Bu belirti ve şikayetler:

  • Bu hastalığın en önemli belirtisi olan idrarda kan görme yani hematüri şikayetiniz varsa mutlaka bir doktor tarafından muayene edilmeniz gerekir. Bu idrardan kan gelmenin sebebi bir enfeksiyon, Alport sendromu veya bir tümörün bile belirtisi olabilir. Bu açıdan idrardan kan gelme ciddi bir durumun belirteci olabileceği için geç kalınmadan bir doktora başvurmak gerekir.
  • Görme ve işitme problemlerini birlikte yaşayan veya bunlardan sadece birini yaşayanların doktora gitmesi gerekir. Eğer bu problemler ile beraber bir de idrardan kan gelme durumu görülürse Alport sendromu açısından kişi ciddi olarak değerlendirilmelidir.
  • Böbrek yetmezliğine bağlı olarak bazı belirtiler ve şikayetler ortaya çıkabilmektedir. Kişiler aşırı halsiz hissediyorsa, nefes darlığı çekiyorsa, şiddetli baş ağrısı şikayetleri varsa ve el ile ayaklarında ödem meydana geliyorsa mutlaka bir doktora muayene olmalıdır.
  • Kişide alport sendromuna bağlı olarak hipertansiyon gelişebilir. Hipertansiyonun baş ağrısı, odaklanamama, bacaklarda ödem ve ani burun kanamaları gibi belirtilerini gösteren kişilerin de bir doktora muayene olması gerekir.
Makaleyi faydalı buldun mu?
17
0
Makeleyi Paylaşın

Alport sendromu ile İlgili Sıkça Sorulan Sorular

Alport Sendromu Genetik Midir?

Alport sendromu genetik bir hastalıktır. Genlerdeki bozukluklara bağlı olarak tip 4 kollajen adı verilen proteinler sağlık bir şekilde üretilemez. Buna bağlı olarak hastaların böbreklerinde problemler meydana gelir. Bununla birlikte tip 4 kollajenin bulunduğu kulak ve gözde problemler meydana gelir. Kişilerde görme problemleriyle beraber sağırlık dahi meydana gelebilir.

Ass. Dr. Samet Töken

Alport Sendromu Tedavi Edilebilir Mi?

Alport sendromunun kesin olarak bir tedavisi halen mümkün değildir. Yapılan çalışmalara göre en iyi tedavi seçeneği böbreğin fonksiyonlarını korumaya yönelik yapılan bazı ilaç tedavileridir. Bununla birlikte hastalarda böbrek yetmezliği gelişirse böbrek nakli de etkili bir tedavi yöntemi olabilir.

Ass. Dr. Samet Töken

Alport Sendromuna Bağlı Olarak Yüksek Tansiyon Görülür Mü?
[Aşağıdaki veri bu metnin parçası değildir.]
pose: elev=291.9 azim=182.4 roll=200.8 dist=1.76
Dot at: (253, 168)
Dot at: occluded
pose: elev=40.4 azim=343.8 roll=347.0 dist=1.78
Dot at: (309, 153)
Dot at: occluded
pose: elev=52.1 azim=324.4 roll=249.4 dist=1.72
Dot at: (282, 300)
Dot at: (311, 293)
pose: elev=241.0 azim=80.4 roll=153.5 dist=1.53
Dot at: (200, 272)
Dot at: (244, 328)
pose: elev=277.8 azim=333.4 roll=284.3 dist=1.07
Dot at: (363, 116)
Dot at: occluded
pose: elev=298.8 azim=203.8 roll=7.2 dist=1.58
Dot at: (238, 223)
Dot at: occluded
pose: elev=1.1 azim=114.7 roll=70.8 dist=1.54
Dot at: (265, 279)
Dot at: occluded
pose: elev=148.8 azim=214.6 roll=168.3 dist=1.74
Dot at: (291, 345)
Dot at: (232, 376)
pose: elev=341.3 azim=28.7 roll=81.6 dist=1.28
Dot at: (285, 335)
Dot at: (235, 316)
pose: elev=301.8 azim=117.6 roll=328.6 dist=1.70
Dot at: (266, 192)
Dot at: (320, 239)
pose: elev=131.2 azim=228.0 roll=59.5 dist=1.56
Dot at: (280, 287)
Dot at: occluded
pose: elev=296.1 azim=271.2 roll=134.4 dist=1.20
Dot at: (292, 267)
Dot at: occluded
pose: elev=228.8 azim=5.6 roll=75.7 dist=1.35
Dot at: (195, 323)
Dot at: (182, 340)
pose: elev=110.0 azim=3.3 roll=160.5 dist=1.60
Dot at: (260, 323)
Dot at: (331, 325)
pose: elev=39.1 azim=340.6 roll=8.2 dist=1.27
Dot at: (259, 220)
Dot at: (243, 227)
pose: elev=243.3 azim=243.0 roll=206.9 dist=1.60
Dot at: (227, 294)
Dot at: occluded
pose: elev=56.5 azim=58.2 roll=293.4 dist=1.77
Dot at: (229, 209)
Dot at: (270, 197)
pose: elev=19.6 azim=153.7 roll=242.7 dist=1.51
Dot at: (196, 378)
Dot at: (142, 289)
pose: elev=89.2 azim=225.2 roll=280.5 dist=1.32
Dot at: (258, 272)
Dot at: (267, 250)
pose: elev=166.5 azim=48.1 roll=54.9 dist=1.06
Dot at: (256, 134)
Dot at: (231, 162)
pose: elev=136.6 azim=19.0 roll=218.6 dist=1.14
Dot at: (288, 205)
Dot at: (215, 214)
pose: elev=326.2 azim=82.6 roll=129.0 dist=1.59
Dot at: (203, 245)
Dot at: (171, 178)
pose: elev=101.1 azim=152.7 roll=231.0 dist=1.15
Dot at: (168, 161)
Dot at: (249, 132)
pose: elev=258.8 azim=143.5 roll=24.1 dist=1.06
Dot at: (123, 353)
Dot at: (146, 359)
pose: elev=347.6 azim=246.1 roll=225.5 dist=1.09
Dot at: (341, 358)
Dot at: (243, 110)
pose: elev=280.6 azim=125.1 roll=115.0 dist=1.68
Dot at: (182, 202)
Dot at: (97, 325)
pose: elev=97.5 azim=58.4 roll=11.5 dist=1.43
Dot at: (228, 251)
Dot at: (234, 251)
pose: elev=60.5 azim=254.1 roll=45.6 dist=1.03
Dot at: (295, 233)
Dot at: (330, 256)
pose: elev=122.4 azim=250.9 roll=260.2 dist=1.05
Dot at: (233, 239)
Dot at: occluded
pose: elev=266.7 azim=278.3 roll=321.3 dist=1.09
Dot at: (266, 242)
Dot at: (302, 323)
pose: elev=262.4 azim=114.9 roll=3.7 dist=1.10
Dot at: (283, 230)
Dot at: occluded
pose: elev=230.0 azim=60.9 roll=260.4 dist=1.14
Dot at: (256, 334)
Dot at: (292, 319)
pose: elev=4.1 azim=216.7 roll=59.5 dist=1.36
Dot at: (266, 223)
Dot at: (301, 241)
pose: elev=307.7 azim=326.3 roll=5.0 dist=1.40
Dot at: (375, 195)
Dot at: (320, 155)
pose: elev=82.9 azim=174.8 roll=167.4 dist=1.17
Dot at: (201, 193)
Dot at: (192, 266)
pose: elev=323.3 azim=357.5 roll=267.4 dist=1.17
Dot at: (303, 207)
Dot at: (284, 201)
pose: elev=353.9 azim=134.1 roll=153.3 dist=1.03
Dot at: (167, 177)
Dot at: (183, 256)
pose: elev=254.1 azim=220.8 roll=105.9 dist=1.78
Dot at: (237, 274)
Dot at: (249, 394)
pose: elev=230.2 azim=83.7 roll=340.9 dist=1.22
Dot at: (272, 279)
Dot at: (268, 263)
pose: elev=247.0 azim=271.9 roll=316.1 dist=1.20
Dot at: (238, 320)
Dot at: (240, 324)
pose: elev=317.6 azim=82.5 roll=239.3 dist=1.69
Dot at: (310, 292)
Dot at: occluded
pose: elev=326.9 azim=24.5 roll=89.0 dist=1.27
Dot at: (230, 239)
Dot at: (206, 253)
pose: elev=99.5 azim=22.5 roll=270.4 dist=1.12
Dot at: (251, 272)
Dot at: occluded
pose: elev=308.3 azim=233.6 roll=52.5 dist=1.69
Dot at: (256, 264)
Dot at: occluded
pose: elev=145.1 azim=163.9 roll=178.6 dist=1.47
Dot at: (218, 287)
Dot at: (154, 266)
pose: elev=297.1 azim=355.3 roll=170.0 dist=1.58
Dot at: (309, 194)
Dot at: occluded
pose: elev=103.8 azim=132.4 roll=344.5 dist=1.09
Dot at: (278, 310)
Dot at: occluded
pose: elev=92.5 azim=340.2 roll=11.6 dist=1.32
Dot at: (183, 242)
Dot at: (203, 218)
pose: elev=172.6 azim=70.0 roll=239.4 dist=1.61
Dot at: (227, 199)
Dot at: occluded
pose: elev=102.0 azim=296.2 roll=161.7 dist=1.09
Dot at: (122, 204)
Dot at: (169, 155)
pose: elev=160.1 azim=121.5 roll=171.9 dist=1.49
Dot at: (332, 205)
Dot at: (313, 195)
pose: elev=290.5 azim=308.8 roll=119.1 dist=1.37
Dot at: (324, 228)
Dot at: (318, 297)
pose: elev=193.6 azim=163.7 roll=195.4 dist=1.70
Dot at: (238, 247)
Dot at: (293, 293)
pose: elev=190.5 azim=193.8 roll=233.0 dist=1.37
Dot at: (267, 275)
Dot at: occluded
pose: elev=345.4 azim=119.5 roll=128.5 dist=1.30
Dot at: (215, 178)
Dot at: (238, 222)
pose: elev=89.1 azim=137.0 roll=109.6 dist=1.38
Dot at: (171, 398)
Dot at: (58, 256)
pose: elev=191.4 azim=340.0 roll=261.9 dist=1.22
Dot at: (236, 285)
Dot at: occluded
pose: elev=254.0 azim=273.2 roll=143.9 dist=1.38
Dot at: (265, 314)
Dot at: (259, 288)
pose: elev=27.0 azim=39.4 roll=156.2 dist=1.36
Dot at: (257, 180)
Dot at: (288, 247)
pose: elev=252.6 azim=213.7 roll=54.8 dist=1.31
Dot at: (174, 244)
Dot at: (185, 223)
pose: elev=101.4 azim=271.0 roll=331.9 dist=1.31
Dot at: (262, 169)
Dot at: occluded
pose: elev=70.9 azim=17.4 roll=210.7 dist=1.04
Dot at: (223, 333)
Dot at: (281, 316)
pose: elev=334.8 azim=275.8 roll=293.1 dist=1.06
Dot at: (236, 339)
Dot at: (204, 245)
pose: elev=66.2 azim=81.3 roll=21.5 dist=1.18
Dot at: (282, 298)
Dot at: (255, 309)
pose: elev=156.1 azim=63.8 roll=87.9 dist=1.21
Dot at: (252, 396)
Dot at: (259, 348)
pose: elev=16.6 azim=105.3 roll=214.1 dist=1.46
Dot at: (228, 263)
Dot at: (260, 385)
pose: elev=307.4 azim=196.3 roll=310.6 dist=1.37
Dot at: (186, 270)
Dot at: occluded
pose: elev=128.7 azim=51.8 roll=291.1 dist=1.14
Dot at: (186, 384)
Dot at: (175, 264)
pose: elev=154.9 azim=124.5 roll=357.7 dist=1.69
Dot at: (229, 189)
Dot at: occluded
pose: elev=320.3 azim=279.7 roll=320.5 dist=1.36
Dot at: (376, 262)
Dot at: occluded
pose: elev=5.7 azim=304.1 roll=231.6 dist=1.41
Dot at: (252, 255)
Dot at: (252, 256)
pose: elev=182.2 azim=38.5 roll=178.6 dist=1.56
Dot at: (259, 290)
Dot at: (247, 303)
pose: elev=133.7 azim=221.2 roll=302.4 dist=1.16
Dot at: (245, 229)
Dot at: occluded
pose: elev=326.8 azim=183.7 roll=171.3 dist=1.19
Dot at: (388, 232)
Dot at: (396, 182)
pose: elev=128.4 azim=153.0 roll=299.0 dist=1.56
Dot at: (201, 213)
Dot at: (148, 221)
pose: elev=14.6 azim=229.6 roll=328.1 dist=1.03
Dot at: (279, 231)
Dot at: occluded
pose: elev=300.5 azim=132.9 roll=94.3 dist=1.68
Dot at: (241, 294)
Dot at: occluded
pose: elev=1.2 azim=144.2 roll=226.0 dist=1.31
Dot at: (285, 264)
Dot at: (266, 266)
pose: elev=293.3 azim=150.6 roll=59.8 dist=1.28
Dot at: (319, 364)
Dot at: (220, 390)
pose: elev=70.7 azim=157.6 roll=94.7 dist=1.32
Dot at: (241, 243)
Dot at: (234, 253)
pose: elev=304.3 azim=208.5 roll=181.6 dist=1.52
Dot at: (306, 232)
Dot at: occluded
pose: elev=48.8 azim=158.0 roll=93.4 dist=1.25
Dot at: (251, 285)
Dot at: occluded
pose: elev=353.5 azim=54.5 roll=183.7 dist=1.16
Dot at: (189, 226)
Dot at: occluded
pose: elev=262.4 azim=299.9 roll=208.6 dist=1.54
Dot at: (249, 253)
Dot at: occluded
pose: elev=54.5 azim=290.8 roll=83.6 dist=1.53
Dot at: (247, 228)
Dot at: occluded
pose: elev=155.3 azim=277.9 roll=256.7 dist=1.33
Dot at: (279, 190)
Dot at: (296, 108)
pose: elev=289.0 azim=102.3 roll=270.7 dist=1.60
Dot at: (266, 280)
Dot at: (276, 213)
Alport sendromuna bağlı olarak böbreğin içerisindeki küçük damarlar tahrip olur. Bu damarların tahrip olması sonucunda tansiyonun kontrolü böbrekler tarafından yapılamaz. Bu sebeple hipertansiyon belirtileri ve şikayetleri gelişir. Bunun tedavisi de genellikle böbrek yetmezliğinin ilerlemesini önleyen ilaçlar ile yapılabilir.